Misleading Advertisements, Overcharging on Angioplasty: NCDRC fines Gurugram Hospital
New Delhi: The apex consumer commission has imposed a cost of Rs 1 lakh on a private hospital in Haryana for indulging in unfair trade practices by issuing misleading advertisement and charging extra amount from a patient for angioplasty and stent implant. The National Consumer Disputes Redressal Commission (NCDRC) noted that Brahm Shakti Sanjivani Hospital had given misleading advertisement about the offers of Rs 12,500 for angiography procedure and Rs 1,25,000 for angioplasty with medicated stent, but charged the patient higher.
"It is a clear case of unfair trade practices adopted by the hospital through the misleading advertisement. Therefore, in our considered view, a cost of Rs one lakh on the hospital is just and reasonable. Hospital is further directed to restrain from such misleading advertisement in future," said a bench comprising presiding member S M Kantikar and member Dinesh Singh.
The commission said that out of the amount, Rs 50,000 shall be paid to the complainant, Haryana-resident Surya Kant, and the rest Rs 50,000 shall be deposited in the Consumer Legal Aid account of the district forum in Jhajjar.
It asked the hospital to discontinue its "deceptive" advertisement with immediate effect.
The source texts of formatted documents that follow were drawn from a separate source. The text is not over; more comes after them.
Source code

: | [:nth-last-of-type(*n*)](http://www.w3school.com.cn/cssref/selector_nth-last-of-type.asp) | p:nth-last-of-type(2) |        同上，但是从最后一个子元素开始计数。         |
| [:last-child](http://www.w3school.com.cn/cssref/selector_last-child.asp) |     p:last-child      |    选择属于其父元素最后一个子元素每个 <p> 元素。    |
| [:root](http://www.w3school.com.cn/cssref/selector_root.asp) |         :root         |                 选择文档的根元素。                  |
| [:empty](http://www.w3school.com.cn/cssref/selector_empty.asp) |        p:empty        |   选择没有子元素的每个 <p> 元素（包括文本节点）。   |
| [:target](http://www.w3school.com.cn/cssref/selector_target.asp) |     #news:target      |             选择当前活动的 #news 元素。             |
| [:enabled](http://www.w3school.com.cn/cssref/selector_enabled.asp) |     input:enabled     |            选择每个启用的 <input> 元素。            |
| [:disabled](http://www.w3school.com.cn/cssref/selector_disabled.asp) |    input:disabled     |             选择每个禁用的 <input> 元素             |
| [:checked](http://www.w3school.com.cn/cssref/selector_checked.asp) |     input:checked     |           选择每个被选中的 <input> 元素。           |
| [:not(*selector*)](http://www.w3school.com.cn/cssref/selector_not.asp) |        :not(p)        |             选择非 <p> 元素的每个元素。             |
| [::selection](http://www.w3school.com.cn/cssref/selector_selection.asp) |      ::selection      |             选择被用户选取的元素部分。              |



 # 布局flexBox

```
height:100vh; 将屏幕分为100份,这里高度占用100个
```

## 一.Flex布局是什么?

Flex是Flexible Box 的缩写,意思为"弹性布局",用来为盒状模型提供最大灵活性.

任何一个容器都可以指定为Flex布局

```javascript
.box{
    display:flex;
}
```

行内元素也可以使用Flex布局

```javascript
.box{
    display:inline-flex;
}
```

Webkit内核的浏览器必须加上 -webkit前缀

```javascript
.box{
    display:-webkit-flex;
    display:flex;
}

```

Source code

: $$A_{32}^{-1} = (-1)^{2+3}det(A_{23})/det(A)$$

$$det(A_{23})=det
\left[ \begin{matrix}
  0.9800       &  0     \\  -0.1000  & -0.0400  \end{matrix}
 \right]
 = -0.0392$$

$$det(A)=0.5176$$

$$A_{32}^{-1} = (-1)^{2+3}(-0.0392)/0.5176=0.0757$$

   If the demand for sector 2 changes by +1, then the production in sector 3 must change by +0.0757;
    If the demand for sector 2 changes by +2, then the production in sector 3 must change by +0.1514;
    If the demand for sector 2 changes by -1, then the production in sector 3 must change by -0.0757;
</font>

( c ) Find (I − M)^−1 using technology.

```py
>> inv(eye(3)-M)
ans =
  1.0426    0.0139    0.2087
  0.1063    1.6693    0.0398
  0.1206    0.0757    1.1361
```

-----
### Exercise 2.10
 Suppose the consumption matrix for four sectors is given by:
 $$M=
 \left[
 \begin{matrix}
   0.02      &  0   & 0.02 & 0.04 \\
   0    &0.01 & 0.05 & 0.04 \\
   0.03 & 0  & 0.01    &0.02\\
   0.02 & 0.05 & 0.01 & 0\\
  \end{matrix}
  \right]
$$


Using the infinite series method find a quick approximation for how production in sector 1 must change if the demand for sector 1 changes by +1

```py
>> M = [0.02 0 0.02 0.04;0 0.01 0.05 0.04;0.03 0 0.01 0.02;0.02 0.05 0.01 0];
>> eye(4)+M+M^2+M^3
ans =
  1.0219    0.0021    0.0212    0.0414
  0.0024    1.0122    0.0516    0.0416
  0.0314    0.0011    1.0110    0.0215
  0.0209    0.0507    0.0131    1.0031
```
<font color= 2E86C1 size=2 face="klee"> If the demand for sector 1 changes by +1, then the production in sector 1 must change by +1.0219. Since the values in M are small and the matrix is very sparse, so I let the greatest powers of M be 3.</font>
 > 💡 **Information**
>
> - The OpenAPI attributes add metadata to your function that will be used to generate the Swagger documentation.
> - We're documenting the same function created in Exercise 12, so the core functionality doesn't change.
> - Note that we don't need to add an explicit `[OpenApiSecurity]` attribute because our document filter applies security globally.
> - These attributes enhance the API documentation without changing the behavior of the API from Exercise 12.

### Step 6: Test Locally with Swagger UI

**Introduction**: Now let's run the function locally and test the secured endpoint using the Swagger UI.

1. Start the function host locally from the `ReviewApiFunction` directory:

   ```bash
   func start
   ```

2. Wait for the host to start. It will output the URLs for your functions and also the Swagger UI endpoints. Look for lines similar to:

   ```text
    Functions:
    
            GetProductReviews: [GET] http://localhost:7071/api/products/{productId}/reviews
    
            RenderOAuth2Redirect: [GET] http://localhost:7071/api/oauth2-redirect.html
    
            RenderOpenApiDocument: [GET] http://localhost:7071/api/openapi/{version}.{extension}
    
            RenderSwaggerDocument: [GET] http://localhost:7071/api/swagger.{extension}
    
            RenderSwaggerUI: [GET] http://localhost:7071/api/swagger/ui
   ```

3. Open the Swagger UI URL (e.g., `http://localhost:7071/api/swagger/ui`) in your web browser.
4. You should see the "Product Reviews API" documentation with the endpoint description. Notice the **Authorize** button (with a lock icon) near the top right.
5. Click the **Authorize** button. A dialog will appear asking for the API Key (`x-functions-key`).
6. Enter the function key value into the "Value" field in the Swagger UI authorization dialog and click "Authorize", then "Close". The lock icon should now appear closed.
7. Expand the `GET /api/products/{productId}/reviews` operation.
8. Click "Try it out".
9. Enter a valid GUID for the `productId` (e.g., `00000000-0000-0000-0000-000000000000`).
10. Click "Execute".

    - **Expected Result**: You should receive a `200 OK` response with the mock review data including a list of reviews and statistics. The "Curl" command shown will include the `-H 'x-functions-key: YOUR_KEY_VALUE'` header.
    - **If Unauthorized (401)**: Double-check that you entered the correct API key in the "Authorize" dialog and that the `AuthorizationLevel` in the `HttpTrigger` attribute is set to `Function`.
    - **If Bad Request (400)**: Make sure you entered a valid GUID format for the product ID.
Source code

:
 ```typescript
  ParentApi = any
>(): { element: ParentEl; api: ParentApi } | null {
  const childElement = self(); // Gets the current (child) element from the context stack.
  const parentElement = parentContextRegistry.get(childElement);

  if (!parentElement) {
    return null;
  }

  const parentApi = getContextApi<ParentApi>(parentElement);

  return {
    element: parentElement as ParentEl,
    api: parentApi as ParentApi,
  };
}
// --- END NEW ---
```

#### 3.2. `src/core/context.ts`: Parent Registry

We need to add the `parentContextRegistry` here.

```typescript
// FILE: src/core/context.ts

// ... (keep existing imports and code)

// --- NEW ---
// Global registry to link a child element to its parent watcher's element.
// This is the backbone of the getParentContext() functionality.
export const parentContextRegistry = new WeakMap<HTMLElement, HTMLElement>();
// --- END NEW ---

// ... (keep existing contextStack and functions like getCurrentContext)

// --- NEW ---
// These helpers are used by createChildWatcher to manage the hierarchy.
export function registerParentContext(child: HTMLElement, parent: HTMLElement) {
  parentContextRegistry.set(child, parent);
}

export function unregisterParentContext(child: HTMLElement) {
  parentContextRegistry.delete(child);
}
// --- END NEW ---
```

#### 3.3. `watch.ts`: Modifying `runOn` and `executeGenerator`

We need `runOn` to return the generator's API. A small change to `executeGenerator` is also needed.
According to the complaint, Surya Kant had developed chest pain in 2015 and got admitted to the hospital in Bahadurgarh. He underwent angioplasty during which one medicated stent was implanted.
It was alleged in the complaint before the district committee that the hospital had charged Rs 2.30 lakh for the angioplasty and stent whereas, as per the advertisement published by the hospital in the local newspaper, a patient was required to pay only Rs 1.25 lakh for angioplasty with a medicated stent. He had to pay Rs 1.05 lakh in excess, it had said.
The lower fora had directed the hospital to refund the excess amount along with litigation charges of Rs 5,500 to the complainant.
This was challenged by the hospital before the state commission, which had set aside the lower fora's order.
Aggrieved with it, Kant approached the apex commission where he alleged that the hospital had obtained the consent of his wife for the stent having higher charges with "mala fide intention".
Deciding his plea, the apex commission said, "The hospital attracted the complainant (Kant) with its advertisement, and, after the complainant was totally in its and it's treating doctors' hands with a cardiac problem in emergency conditions, imposed its conditions and additional costs high handedly and arbitrarily at its end."
The hospital contended that the stent implanted was of the high quality and the wife had given consent for the same. It further claimed that the offer was available for cash payment basis only and was not applicable for emergency patients but for the planned/routine patients.
To this, the apex commission said, "The so-called 'consent', taken from Kant's wife, was in emergency conditions and in forced duress."
It further said that nowhere in the advertisement it was stated that this was only for 'cash payment basis' or that this was applicable only for 'planned/routine patients', or 'emergency patients' were excluded, or stent whose price was stated in the offer was any other than the best quality medicated stent available with the hospital.
"He (Kant) opted for angioplasty with the best quality medicated stent available with the hospital, as would a normal and reasonable man suffering from the cardiac problem in emergency conditions normally and reasonably opt for.
"All applicable salient terms and conditions, and including those relating to 'quality' of the medicated stent and 'excluded categories', were required to and should have been stated upfront in the advertisement, which was not done by the hospital. The acts and conduct of the hospital were unfair and deceptive," the commission said.